Le rôle de la protéine AGR2 dans les troubles liés à la maladie de Crohn
L’équipe de recherche de l’Inserm
a décrit, dans un premier temps, les deux configurations de la protéine : monomérique (une unité) et dimérique (assemblage de 2 unités). Les proportions de ces dernières ont un rôle à jouer dans la régulation normale du réticulum endoplasmique dans les cellules épithéliales étudiées in vitro. Or, les recherches tendent à suggérer qu’un excès de la forme monomérique est associé à une sécrétion anormale de la protéine en milieu extracellulaire.
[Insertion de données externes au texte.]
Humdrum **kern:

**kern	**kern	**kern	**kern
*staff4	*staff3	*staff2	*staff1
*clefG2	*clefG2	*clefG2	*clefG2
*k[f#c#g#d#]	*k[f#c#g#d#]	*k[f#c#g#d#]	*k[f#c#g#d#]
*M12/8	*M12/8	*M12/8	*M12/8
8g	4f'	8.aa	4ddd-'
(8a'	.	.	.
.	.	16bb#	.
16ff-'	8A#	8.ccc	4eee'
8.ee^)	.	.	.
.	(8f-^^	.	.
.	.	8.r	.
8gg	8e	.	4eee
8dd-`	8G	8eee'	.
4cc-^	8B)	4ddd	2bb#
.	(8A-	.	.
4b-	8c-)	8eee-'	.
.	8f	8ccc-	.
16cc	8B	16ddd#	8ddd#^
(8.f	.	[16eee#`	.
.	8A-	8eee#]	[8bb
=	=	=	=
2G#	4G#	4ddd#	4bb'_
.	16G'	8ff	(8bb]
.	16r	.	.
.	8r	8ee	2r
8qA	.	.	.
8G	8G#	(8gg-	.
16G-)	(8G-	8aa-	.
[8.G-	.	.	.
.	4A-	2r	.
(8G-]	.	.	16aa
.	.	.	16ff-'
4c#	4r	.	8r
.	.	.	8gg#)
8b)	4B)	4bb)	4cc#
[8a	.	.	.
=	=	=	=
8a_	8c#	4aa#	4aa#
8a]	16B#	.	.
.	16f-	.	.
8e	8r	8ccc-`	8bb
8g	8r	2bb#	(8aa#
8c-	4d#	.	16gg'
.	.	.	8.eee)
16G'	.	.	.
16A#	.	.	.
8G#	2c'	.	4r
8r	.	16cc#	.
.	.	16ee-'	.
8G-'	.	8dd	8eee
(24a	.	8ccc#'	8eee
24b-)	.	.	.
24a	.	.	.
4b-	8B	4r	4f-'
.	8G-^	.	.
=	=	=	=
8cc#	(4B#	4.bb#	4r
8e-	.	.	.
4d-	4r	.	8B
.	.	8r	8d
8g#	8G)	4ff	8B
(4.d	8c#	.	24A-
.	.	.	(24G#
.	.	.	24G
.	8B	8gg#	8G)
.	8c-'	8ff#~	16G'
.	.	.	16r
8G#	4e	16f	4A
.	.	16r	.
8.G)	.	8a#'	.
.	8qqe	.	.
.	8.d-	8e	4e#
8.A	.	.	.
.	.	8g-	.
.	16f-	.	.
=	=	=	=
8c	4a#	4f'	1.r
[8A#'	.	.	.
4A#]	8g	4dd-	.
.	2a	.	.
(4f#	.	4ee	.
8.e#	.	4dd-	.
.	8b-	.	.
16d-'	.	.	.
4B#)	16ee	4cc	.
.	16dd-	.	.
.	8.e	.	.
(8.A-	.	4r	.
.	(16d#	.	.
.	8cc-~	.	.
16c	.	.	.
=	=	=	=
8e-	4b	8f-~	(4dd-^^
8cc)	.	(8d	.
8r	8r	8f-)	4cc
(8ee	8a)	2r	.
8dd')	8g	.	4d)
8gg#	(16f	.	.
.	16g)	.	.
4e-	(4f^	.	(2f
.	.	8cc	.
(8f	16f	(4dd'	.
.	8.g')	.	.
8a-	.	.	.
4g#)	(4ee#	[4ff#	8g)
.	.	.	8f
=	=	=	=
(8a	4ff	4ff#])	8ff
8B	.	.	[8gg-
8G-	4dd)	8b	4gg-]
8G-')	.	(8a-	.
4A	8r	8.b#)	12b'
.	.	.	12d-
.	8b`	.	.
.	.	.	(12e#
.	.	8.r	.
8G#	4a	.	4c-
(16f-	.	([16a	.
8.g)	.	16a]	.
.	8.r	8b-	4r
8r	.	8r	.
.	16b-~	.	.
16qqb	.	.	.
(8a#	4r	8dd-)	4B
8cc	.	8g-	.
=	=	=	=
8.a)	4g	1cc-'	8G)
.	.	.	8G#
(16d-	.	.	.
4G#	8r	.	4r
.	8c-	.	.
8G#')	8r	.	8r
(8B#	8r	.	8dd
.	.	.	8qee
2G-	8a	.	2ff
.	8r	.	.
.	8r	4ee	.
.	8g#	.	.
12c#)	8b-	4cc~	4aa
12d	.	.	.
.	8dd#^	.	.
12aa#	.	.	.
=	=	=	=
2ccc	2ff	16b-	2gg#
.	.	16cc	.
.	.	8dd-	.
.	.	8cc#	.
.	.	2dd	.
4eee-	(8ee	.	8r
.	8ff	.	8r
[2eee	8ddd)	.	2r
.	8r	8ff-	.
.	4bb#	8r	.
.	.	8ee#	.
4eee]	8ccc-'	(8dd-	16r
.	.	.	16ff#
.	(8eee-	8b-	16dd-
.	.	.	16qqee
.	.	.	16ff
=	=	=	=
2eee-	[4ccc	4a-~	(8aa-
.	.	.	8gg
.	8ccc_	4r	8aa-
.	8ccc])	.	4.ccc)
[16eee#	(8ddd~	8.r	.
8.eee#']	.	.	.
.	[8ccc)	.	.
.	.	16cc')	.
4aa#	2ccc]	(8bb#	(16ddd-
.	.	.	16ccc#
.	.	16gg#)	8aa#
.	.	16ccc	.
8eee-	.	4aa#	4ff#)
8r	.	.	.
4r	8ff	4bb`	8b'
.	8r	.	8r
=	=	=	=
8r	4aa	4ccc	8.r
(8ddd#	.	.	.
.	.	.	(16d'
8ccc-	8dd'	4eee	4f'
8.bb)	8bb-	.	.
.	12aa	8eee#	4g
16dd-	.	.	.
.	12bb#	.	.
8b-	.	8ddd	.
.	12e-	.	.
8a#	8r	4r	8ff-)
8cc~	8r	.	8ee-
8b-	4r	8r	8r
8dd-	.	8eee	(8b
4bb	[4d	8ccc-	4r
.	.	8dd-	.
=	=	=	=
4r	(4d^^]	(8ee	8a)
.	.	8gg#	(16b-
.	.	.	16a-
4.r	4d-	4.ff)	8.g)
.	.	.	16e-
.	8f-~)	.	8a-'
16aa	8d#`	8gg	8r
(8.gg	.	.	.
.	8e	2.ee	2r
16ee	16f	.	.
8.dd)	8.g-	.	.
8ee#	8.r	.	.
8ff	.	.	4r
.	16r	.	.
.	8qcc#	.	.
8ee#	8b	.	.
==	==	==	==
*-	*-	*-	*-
Des biopsies coliques ont ensuite été réalisées chez des personnes souffrant de la maladie de Crohn afin de vérifier l’existence « d’une altération de l’expression de certaines de ces protéines », liée à une « sécrétion pathologique extracellulaire d’AGR2. » La dernière étape en date de la recherche a visé à décrire, suite à des travaux menés sur des échantillons cellulaires, que « les cellules épithéliales sécrétant AGR2 présentaient des propriétés chimio-attractives vis-à-vis de certaines cellules immunitaires », notamment les monocytes (globules blancs capables de capturer, ingérer et détruire particules et microorganismes). Ces dernières semblent contribuer à « leur migration au niveau des zones de brèches de la barrière intestinale, initiatrice d’un mécanisme inflammatoire. »
Quelles perspectives pour le traitement de la maladie de Crohn ?
Deux axes se dégagent à l’issue de ces travaux. D’une part concernant le pronostic : « évaluer si le dosage d’AGR2 au niveau sanguin peut aider à évaluer la sévérité de la maladie et le sur-risque de cancer colorectal. »
D’autre part, une perspective concernant la thérapie : « un traitement plus spécifique, ciblant non plus les médiateurs immunitaires mais un élément à l’origine de leur activation, serait sans doute plus pertinent, plus spécifique et peut-être plus efficace. Nous développons un anticorps thérapeutique visant à neutraliser l’AGR2. Mais, étant donné le risque d’immunisation encouru à long terme par les personnes traitées par anticorps monoclonaux, d’autres approches sont intéressantes. Nous cherchons donc à identifier le récepteur cellulaire auquel se lie AGR2 au niveau des cellules immunitaires, afin de développer une petite molécule spécifique capable d’en bloquer l’accès. »
Deux perspectives à prendre en considération car, comme le souligne l’Inserm, « les médicaments actuellement disponibles sont insatisfaisants : ils ciblent essentiellement les médiateurs de l’inflammation responsables de ces manifestations, sans s’attaquer à la cause. Ils n’offrent pas toujours une rémission de la maladie et exposent à des risques au long cours. »
Sources
Toutes les citations de l’article proviennent du compte-rendu de l’Inserm, « Maladie de Crohn : identification d’une protéine initiatrice de l’inflammation« , publié le 09 juillet 2019.
L’étude : Maurel M et al., « Control of anterior GRadient 2 (AGR2) dimerization links endoplasmic reticulum proteostasis to inflammation. », EMBO Mol Med, (2019) 11: e10120.